Il me fallait les numéros de téléphone de ma soeur aînée et d’Olivier (mon proprio, circassien de profession) à leurs bureaux au département de la Marine, ma soeur me donnait le sien devant tout le monde, Olivier hésitait d’abord, ensuite quelqu’un arrivait lui demandant de lui prêter des échasses, ce qu’il hésitait aussi à faire, craignant qu’on ne les rende pas “autrefois, on les appelait des coteils”, disait-il et j’hochais de la tête parce que je savais qu’il voulait dire des cothurnes; puis, dans le métro de Moscou, la foule grandit constamment, attente, attente, pendant que je vérifie constamment que j’ai mon ticket d’embarquement.

Ce que ces deux-là foutaient au département de la Marine, mystère; quant aux coteils/cothurnes, ce sont les sandales ou chaussures à plateforme que portaient les comédiens grecs interprétant des tragédies.

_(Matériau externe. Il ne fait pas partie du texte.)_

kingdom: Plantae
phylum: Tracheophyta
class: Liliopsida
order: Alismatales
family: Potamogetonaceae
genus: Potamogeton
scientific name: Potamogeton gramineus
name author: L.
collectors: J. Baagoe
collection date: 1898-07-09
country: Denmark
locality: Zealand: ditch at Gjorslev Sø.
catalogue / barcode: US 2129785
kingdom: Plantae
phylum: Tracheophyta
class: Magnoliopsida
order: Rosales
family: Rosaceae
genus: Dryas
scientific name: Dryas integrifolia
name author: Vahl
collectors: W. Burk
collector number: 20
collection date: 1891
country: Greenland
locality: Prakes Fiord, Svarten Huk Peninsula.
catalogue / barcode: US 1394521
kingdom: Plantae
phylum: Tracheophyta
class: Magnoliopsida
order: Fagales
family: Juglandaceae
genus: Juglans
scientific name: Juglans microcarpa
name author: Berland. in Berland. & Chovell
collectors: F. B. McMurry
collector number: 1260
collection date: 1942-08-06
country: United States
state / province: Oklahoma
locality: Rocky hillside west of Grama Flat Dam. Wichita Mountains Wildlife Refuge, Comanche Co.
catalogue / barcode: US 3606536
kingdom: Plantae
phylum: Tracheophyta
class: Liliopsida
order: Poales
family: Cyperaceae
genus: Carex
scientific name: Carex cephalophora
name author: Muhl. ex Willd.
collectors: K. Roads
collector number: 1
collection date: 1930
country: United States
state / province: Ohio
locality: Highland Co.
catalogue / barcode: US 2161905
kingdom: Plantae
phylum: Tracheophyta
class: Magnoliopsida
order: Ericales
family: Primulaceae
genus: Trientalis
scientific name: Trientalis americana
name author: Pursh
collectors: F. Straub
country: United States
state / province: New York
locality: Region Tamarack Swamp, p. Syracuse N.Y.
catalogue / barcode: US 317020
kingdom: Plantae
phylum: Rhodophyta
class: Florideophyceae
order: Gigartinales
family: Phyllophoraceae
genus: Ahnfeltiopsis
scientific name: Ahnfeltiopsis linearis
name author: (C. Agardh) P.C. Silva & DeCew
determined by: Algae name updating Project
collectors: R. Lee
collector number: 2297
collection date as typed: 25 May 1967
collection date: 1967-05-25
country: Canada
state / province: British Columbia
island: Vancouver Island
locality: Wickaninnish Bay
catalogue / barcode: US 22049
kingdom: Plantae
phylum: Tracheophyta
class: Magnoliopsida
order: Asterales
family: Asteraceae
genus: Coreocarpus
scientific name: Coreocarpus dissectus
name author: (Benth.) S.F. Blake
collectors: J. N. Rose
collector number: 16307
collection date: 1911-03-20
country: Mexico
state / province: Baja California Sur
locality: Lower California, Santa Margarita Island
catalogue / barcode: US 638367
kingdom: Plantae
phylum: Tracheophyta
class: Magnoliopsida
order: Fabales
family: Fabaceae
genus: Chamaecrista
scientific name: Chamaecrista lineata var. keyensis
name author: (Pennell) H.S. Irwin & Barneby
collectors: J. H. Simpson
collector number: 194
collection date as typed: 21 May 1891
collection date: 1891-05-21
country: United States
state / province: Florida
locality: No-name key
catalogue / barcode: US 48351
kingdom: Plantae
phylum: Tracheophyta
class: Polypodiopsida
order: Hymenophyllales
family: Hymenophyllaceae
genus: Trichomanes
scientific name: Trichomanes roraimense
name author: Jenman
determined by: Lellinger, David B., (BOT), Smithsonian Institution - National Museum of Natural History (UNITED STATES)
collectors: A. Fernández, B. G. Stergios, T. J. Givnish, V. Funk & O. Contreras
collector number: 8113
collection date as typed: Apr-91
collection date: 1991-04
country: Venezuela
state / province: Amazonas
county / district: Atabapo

C’est le mot que je venais de trouver dans le dictionnaire à la bibliothèque lorsque les policiers sont venus me cueillir, coupable d’école buissonnière et “dénoncée” par ma soeur cadette qui avait tout de suite compris que si je fuguais au lieu de me rendre à l’école, ça ne pouvait être qu’à un seul endroit : la bibliothèque municipale dont je ressortis donc, à 14 ans, sous escorte policière et en possession du mot “cothurnes”, pour trouver la délatrice, my soeur cadette, assise à l’arrière de la voiture de police, l’air très fière d’elle-même. Il s’ensuivit une réprimande sévère par le policier devant ma mère. Suivie d’une seconde, plus tard par mon père.

Mais je suis certaine que les cothurnes de Créon n’étaient pas de la hauteur des échasses du cirque.

En France, c’est retour à l’école aujourd’hui. J’ai adressé mes meilleurs voeux à mon amie l’instit’ pour une classe très chouette cette année. Sa réponse. : “Merci ! Ça ne peut pas être pire que l’année dernière !” (Sauf pour une seule, les enfants de 8 ans qu’on lui avait confiés l’année dernière étaient in-ca-pa-bles de se concentrer et tout aussi in-ca-pa-bles de comprendre l’intérêt que pourrait représenter d’apprendre des trucs aussi inintéressants que des règles de grammaire ou des façons de multiplier des sommes, quand un téléphone se chargerait de le faire pour eux.) Chaque année, mon amie l’instit’ prépare des façons inédites de leur enseigner ces choses, et plus.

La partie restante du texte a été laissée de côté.